= ACTIVITY LIST =
1 > Answer these questions from the shaft lock description, one line each:
(a) How many screws does the description prefer for anchoring the handle?
(b) Which part of the dual-durometer insert is the harder one?
(c) What two ways are given for making one end of the body portion slightly smaller?
2 > In one to three sentences, explain what keeps constant tension on the screws in the shaft lock description and what that tension prevents.
3 > Write the next part of the shaft lock description, starting after its final sentence.

= EXCERPT PROVIDED =
————————
The shaft lock 2 has an elastomeric compressible body portion 12 which, in an uncompressed form generally conforms to the interior walls of the handle 20 and is sized for a close compression fit. A screw-anchor block 14 is embedded within the elastomeric body portion 12, and the shaft lock 2 anchors the handle 20 inside the socket by at least one and preferably two screws 22 threaded through the socket and handle 20 and into the anchor block 14 from top-to-bottom. The screw(s) 22 engage the anchor block 14 and compress it and the elastomeric body portion 12. The threaded engagement of the screw(s) 22 into the screw-anchor block 14 in combination with the resiliency of the elastomeric body portion 12 maintains a constant tension against the screw(s) 22. This avoids loosening and/or dislodgement of the screws 22 as a result of impact or vibration, and keeps the threads of the screw(s) 22 from stripping either the handle wall(s) or the insert as a result of torque or other stress. FIGS. 4-8 are side perspective, top, end and side views, respectively, of the shaft lock 2. With collective reference to FIGS. 4-8, the shaft lock 2 according to a first embodiment of the present invention generally comprises a unitary overmolded dual-durometer shaft insert having a relatively softer elastomeric body portion 12 and a harder anchor block 14 embedded inside the body portion 12. The shaft lock 2 is sized for a close compression fit into an end of the handle, prior to that end of handle 20 being inserted into the socket (as will be described). Body portion 12 is deformable, and in its normal form takes a shape generally confirming to a segment of the interior volume of handle 20. In a preferred embodiment of shaft lock 2 one end is slightly smaller than the other to ease insertion into the handle 20. This may be accomplished in a variety of ways, including with a slight, gradual inward taper of body portion 12 toward the smaller end or, alternatively, by rounding the edges of body portion 12.
————————
= SUPPLIED INFORMATION =
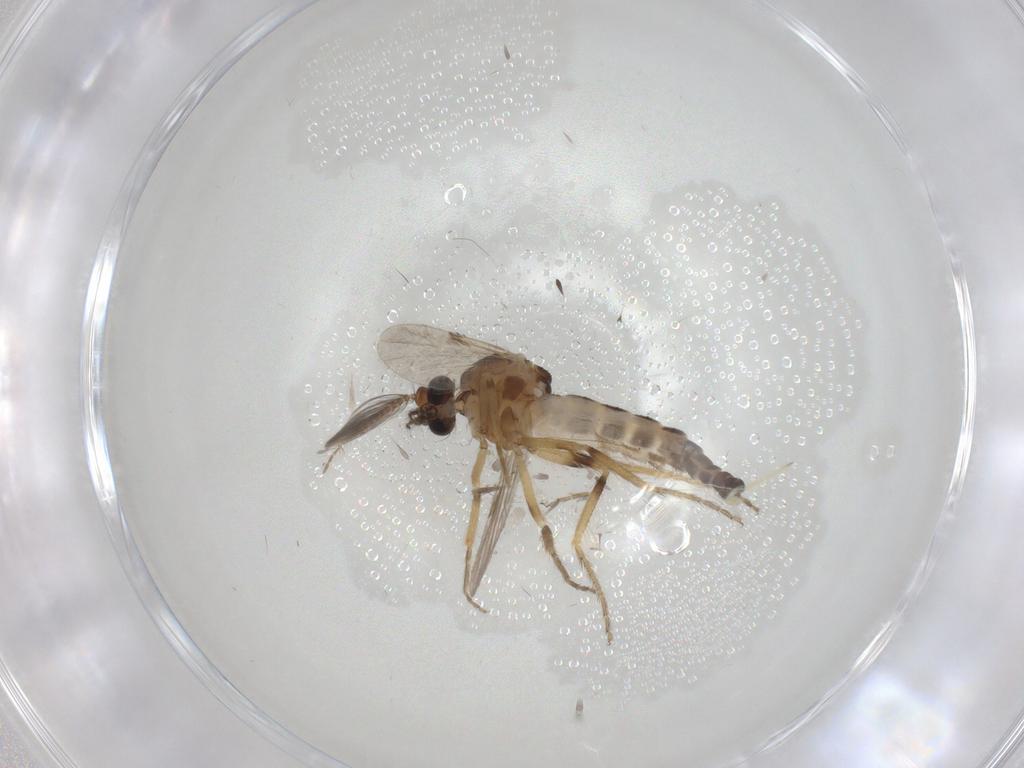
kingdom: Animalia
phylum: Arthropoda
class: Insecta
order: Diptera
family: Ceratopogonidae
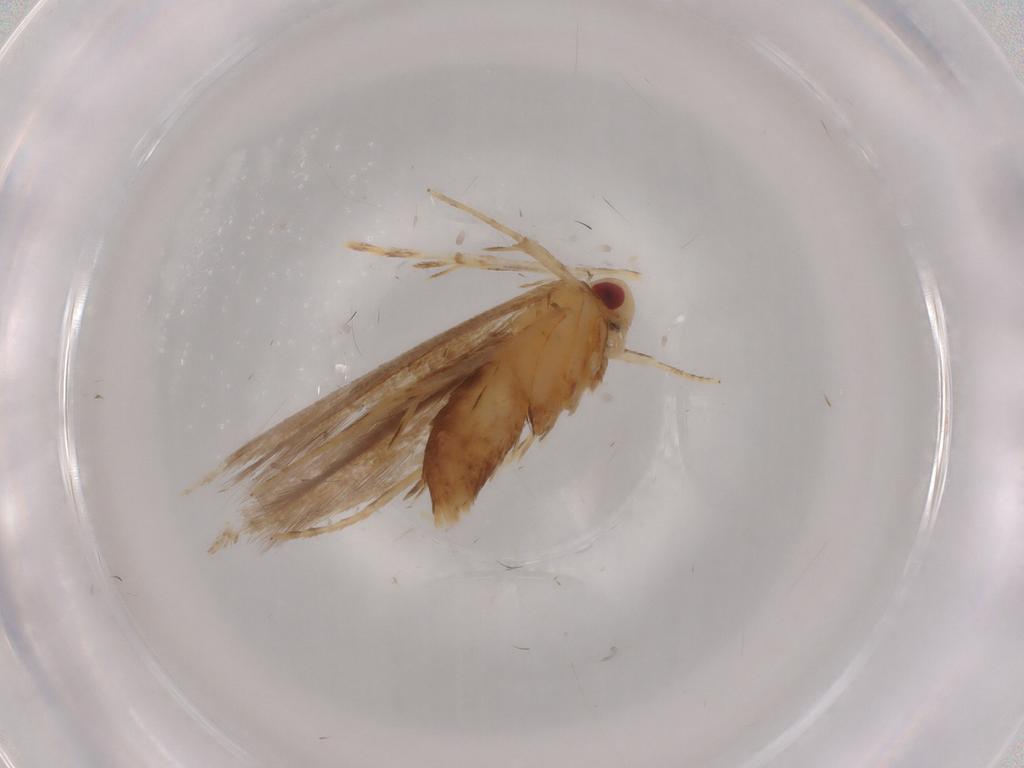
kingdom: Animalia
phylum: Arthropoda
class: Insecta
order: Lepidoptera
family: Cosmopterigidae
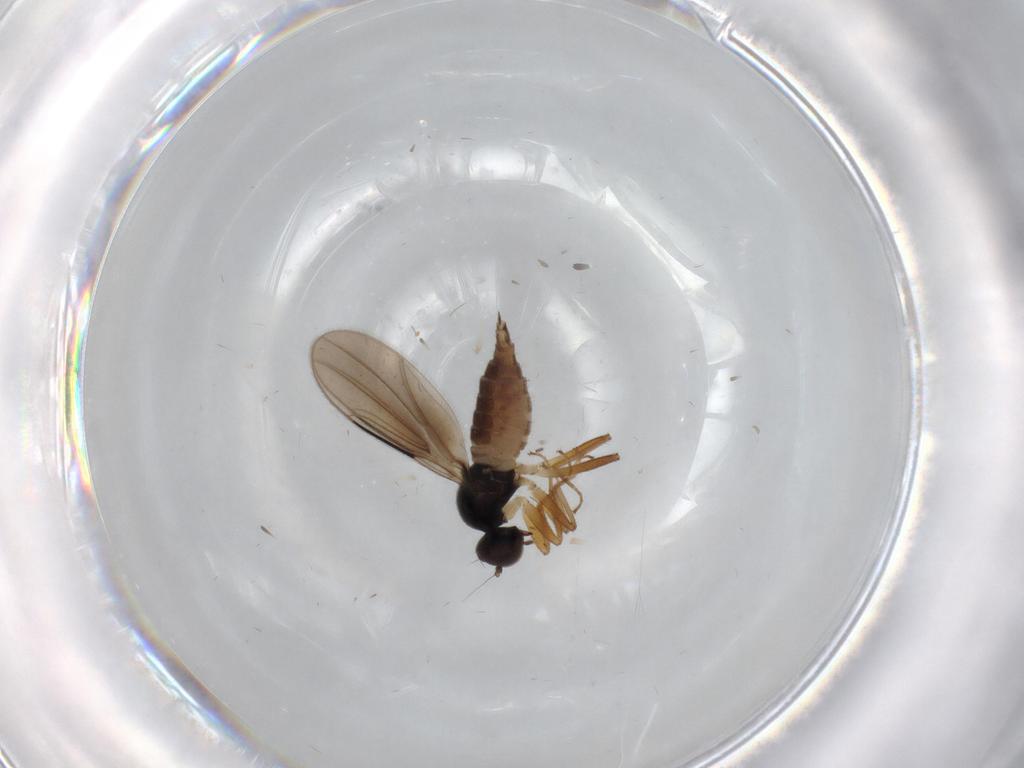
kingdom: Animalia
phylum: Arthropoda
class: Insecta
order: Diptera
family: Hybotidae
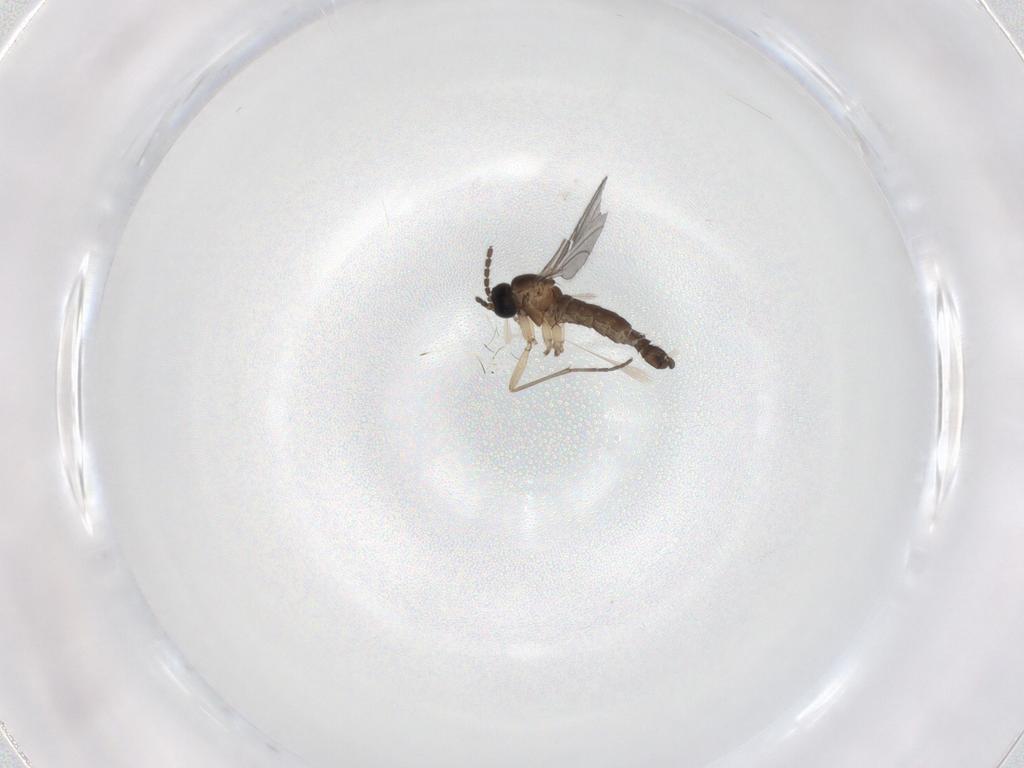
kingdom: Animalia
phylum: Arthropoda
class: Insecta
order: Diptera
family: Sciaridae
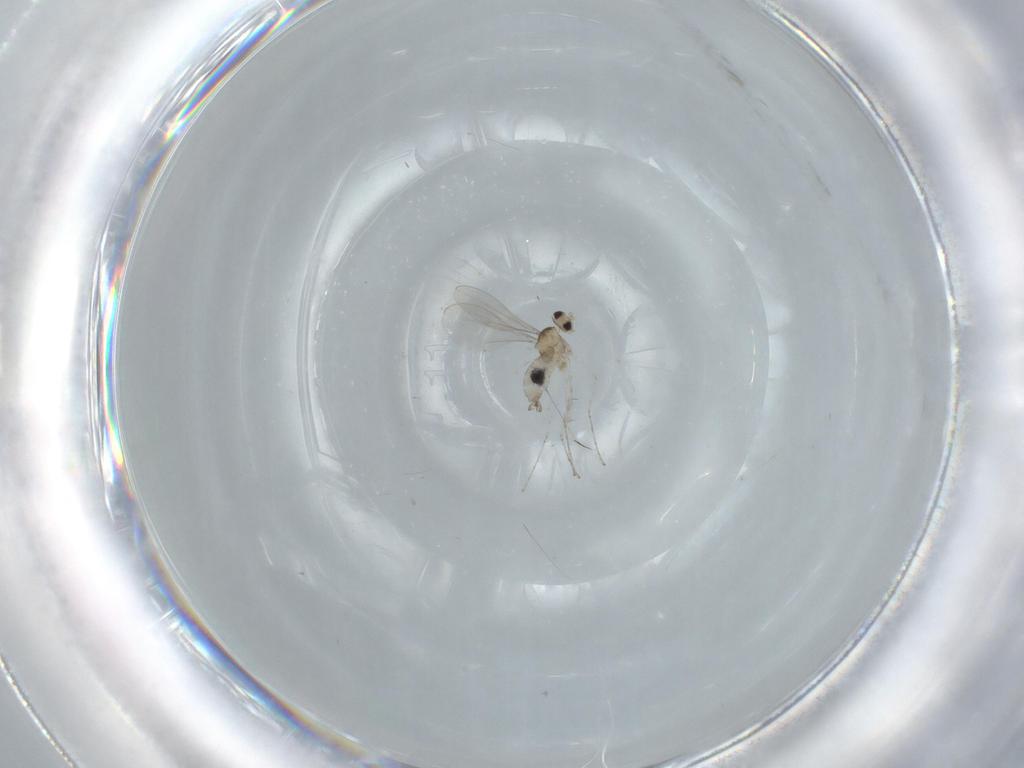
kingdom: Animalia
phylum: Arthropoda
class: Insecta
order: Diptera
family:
————————
= RESPONSES TO THE EXERCISE =
1 >
(a) Two screws.
(b) The anchor block 14 embedded inside the body portion.
(c) A slight, gradual inward taper of body portion 12 toward the smaller end, or rounding the edges of body portion 12.

2 > The screws thread into the screw-anchor block, and the resilient elastomeric body portion keeps constant tension against them. This keeps the screws from loosening or dislodging under impact or vibration. It also keeps their threads from stripping the handle walls or the insert under torque or other stress.

3 >
As seen in FIGS. 5-6, the shaft lock 2 according to a first embodiment of the present invention is defined by top (FIG. 5), opposing ends (one shown in FIG. 6), and minor-image sides (FIG. 7). FIG. 8 is a cross-section taken along the lines A-A of FIG. 7. Preferably, the sides are formed with a plurality of equally-spaced grooves that define a series of laterally-and-downwardly protruding ribs 32. Ribs 32 are entirely formed in the elastomeric body portion 12 and serve two purposes: 1) ribs 32 have increased resiliency and a degree of lateral freedom, which increases both their shock-absorbing capability as well as their ability to conform to handles 10 of various sizes; and 2) ribs 32 provide increased lateral friction against the interior walls of handle 20 and resist slipping and dislodgment. Body portion 12 may be molded from any suitable elastomeric material as a matter of design choice preferably having a Young's Modulus within a range of from 10-100 MPa or 1,450-14,503 lbf/in² (psi). Body portion 12 is preferably over-molded onto the skeletal anchor block 14, which itself is formed of a material of higher durometer than body portion 12. In the presently-preferred embodiment anchor block 14 is formed of hard plastic, such as Nylon, having a Young's Modulus within a range of from 2000-4000 MPa or 290,000-580,000 lbf/in² (psi).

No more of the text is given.